Life affords all of us scars and delivers packaged fear by way of experience and heartbreak. While watching this beautifully shot film based on a simple but beautiful young adult novel with the same title, I was suddenly aware of how much life and more importantly my life’s experiences robbed me of faith and hope in the greatest power we as humans possess. The film reintroduced me to the young girl I was before I’d experienced my first kiss. Back to a time when my only reference of how magical it felt to be held or touched was in daydreams or when I went to sleep and was lucky enough to dream the entire night about the boy I had a crush on. You know those magical butterflies that let loose in your stomach whenever your eyes catch the sight of your crush? The same butterflies that flutter and swirl until your palms are sweaty, you can’t breathe and your mouth is dry, so you to pick at something as minute as a random curl in your face trying not to look silly. While it sounds ridiculous, I remember all of that as being absolutely delicious and Everything, Everything re-introduced me to that feeling. It was 96 minutes of kismet, an hour and a half in a time machine transporting me back to a time when love was innocent, it was undeniably beautiful and it was everything.

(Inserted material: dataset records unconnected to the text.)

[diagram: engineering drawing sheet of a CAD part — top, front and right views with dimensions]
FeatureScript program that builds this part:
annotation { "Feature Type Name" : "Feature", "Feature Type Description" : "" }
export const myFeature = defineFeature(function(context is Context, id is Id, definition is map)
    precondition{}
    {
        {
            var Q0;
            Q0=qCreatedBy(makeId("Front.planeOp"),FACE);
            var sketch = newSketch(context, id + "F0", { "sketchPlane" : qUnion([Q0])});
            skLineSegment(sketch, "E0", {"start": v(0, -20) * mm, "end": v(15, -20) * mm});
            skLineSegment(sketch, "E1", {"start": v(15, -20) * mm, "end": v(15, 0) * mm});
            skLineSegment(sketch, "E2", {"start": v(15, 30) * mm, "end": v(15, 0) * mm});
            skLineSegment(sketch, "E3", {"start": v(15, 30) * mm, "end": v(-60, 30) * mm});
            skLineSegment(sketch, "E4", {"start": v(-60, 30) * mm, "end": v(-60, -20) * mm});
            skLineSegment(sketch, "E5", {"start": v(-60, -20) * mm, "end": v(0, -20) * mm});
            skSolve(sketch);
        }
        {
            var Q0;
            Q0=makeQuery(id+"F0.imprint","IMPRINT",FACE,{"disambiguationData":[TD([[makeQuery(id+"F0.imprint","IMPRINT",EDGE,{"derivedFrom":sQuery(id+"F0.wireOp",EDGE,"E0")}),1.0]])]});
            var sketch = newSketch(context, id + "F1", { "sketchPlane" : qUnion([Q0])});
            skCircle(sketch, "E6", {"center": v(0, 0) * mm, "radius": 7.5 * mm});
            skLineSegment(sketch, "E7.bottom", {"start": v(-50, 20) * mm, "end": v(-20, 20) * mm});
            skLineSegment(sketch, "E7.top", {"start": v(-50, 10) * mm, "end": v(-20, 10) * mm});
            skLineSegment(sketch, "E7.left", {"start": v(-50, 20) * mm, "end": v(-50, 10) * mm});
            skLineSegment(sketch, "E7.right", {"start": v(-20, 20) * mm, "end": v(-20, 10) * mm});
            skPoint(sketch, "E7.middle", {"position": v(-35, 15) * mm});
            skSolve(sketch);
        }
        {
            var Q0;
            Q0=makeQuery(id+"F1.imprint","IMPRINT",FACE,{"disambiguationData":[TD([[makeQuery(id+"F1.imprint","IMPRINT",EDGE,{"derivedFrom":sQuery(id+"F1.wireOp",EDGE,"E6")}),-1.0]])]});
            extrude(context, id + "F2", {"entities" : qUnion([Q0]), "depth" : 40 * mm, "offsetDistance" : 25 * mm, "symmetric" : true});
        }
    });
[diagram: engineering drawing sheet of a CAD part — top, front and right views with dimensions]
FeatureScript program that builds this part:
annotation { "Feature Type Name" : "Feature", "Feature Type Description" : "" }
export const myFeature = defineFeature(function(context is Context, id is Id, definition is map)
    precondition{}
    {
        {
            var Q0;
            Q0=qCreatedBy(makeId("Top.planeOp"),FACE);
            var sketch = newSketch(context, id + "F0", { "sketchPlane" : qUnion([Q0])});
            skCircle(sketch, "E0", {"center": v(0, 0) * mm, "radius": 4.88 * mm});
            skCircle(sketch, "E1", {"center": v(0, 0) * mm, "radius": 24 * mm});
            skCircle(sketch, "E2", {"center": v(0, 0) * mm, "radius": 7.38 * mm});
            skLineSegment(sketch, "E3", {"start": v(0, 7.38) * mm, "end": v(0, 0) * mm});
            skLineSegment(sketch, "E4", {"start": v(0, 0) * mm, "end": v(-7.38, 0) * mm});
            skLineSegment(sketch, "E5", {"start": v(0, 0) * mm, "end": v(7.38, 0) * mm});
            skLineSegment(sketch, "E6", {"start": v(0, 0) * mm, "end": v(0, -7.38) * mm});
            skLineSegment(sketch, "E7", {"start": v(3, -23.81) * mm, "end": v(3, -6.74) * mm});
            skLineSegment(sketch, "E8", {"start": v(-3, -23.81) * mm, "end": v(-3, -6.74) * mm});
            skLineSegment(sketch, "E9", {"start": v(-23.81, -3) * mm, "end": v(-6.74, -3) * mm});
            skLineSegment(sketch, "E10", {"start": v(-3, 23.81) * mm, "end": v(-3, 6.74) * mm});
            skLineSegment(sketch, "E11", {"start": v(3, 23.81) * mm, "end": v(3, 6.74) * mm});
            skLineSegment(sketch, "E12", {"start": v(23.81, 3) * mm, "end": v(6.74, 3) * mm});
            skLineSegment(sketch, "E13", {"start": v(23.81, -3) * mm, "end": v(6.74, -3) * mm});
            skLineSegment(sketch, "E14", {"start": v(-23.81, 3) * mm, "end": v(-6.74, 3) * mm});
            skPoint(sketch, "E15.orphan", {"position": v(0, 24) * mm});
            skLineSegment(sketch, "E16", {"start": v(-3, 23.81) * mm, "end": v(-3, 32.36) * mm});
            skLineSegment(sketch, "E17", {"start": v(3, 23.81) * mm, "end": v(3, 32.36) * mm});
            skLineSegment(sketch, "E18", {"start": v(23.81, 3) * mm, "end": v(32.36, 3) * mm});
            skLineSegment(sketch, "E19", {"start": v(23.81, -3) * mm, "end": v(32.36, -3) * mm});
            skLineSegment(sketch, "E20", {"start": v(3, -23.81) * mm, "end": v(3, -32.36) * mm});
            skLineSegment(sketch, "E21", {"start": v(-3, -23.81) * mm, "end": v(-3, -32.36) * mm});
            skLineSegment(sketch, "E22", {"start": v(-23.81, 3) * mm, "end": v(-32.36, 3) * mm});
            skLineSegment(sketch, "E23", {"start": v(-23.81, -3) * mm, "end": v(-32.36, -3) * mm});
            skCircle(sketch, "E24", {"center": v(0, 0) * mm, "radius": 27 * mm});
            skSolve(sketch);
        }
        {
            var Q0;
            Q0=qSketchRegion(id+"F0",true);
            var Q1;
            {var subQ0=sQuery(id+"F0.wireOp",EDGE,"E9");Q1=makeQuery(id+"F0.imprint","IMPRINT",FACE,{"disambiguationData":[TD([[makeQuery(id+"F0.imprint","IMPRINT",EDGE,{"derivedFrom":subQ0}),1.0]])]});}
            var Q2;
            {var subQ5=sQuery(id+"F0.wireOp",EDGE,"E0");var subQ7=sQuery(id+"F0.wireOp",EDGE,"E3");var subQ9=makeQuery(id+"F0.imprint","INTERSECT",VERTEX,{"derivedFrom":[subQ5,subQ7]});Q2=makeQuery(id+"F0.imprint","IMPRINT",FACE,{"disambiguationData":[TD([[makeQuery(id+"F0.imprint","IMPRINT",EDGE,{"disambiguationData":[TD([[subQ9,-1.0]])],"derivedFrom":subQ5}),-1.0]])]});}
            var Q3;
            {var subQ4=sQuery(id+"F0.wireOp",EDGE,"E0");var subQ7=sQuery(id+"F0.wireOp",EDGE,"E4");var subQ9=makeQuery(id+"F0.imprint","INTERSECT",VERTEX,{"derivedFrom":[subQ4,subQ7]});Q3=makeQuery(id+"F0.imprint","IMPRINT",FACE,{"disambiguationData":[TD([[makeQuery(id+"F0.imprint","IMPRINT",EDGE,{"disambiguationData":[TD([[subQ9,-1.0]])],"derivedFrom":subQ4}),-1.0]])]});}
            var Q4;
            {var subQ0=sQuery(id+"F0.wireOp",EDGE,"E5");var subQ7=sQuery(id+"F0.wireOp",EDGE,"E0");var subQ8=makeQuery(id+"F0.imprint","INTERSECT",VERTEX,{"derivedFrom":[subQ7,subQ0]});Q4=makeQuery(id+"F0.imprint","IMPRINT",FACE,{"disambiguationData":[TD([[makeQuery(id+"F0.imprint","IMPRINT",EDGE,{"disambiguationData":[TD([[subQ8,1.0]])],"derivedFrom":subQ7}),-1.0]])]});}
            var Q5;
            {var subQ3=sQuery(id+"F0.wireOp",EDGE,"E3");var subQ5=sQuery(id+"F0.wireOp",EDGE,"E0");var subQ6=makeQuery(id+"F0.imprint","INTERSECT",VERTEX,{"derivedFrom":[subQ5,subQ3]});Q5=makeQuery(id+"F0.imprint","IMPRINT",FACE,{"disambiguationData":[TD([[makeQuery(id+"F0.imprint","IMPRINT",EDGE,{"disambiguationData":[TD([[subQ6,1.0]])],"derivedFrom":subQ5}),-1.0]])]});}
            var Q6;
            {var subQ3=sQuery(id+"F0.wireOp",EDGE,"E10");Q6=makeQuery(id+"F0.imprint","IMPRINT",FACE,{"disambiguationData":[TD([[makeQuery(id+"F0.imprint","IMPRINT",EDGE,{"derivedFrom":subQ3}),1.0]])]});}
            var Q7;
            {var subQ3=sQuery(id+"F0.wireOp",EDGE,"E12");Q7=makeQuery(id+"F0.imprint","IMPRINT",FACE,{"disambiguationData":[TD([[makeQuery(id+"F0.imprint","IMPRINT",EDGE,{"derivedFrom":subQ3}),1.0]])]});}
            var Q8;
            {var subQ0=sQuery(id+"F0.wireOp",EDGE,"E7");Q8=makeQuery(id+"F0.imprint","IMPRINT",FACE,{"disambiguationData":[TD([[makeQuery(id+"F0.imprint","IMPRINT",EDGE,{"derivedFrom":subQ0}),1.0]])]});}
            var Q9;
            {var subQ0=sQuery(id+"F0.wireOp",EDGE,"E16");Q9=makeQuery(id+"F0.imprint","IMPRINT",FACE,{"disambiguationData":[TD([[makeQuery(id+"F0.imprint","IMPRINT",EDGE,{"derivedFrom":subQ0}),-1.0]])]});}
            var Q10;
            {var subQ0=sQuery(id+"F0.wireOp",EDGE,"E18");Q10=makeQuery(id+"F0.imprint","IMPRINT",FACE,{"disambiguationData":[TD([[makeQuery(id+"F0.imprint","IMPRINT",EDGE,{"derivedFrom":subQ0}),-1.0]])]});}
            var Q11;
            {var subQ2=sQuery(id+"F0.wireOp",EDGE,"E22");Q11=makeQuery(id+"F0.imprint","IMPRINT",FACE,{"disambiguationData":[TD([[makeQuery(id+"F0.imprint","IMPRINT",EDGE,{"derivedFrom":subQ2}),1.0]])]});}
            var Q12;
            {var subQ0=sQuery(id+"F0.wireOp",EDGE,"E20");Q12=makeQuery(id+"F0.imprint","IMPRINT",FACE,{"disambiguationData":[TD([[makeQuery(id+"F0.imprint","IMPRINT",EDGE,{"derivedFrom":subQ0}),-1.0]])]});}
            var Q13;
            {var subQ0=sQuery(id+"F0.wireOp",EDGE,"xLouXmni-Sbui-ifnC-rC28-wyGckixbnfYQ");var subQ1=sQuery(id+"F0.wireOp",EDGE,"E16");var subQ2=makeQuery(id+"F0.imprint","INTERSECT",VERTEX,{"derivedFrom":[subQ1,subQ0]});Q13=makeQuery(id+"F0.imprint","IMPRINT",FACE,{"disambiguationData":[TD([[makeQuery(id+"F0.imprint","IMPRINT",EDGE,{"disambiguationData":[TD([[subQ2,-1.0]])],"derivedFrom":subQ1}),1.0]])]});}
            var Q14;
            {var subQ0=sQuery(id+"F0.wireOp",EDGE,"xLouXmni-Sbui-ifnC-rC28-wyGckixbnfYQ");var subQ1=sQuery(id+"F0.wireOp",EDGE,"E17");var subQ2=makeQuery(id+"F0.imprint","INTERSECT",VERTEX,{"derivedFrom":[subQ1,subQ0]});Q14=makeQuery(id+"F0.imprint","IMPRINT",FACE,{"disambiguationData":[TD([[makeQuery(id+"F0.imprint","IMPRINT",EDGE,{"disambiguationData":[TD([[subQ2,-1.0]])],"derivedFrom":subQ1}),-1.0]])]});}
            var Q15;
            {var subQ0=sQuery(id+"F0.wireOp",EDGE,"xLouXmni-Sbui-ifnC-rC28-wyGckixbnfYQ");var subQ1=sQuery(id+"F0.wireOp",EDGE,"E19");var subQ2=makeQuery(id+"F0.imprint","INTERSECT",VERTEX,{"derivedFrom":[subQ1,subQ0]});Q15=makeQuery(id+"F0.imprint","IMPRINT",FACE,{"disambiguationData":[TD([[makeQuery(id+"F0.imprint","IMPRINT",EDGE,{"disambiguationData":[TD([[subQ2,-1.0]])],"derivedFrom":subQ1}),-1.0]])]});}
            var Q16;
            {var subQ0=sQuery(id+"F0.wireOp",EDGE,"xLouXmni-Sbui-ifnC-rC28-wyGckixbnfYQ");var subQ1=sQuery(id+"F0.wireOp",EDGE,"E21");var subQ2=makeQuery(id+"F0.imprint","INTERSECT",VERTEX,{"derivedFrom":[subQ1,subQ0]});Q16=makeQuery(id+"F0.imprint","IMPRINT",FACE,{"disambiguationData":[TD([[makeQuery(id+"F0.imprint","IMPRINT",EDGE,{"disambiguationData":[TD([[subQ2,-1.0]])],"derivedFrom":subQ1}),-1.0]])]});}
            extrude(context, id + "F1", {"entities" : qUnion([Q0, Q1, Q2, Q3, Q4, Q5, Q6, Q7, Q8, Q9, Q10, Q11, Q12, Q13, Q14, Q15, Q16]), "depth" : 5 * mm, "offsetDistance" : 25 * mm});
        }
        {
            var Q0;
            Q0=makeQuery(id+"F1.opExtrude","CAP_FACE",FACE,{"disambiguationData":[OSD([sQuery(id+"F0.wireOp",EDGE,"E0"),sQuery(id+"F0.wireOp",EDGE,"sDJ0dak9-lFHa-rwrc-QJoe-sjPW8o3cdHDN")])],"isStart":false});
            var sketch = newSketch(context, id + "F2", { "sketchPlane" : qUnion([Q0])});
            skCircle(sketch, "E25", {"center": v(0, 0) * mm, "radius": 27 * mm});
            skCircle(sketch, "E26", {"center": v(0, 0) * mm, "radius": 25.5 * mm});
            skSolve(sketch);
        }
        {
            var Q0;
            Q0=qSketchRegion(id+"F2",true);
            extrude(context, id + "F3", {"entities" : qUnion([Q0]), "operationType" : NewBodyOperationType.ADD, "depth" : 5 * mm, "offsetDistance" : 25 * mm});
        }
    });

Initially, I attended the screening expecting to be inspired by the excellence of Black girl magic present in the film. Directed by a gifted Black woman in Stella Meghie, starring an amazing Black woman in Amandla Stenberg and written originally by a talented Black woman, Nicola Yoon, I expected to leave the screening boasting and bragging about #blackgirlmagic and how my sisters as a whole dominated Hollywood less than two years after we cried about Oscar snubs and Golden Globe exclusions. Instead Everything, Everything didn’t act as an underlying testament to black women’s superiority, no the message was far bigger than that. The message of Everything, Everything was love and love isn’t exclusive or restrictive. It has no boundaries, no color, no creed. It doesn’t brag or yell or “stunt”. It’s simply Everything.
The movie’s main character, Maddy (Amandla Stenberg) is a colorfully creative 18-year-old who is told she can’t leave her house because of a rare immune disease. Olly (Nick Robinson) moves in next door with his family and is immediately intrigued by the beautiful girl in the window that never leaves the house. Olly is dealing with his own limitations living in a home ruled by domestic violence. The two form a spiritual connection through texts and speaking through their glass bedroom windows. When their love is threatened, the teens follow the instinct of their hearts embarking on a journey that could cost Maddy her life, but she deems following her heart worth the risk. Because we see the story through the main characters brilliant acting, we are distracted from the things that normally would be apparent. The fact that Amandla, a biracial actress is the love interest of a Caucasian male is totally irrelevant. The fact that her mother, Anika Noni Rose is obviously very successful in her career and is able to afford an opulent lifestyle is of no interest to the viewer. No, the viewer is instead pulled into the very essence of untainted love at its finest between two young people who known nothing but that their heart yearns for the other.
“Both of us are tired from losing sleep because we talk on the phone all night. … But I would rather talk to him than sleep,” Maddy explains to her mother in one of the most touching scenes of the film. The chemistry between Maddy and Olly draws you in and holds you captive. It reminds you of a time when you didn’t know any better than to believe. A time when color wasn’t as important as the feeling you got in your stomach whenever that certain someone was around. Love doesn’t tally paychecks or annual salaries, it doesn’t care if you have great credit or an unfavorable debt to income ratio. It doesn’t choose the submissive over the strong or embrace the wealthy over the middle class. It’s unbiased, without regard to social status or even social media likes. It conquers all. It trumps the cruelest of intention and eclipses the deepest rooted fear.
Everything, Everything reminded me of this. If I was being completely transparent, I could admit that perhaps I’d gone so far from that girl that embraced an innocent love that Everything, Everything taught me that losing that hope is the greatest failure of all. I hope we will encourage our young women to see this film but not just them, but young men also, and older women and older men and everyone … because regardless of who we are or where we are in life or what we’ve been through … love is Everything.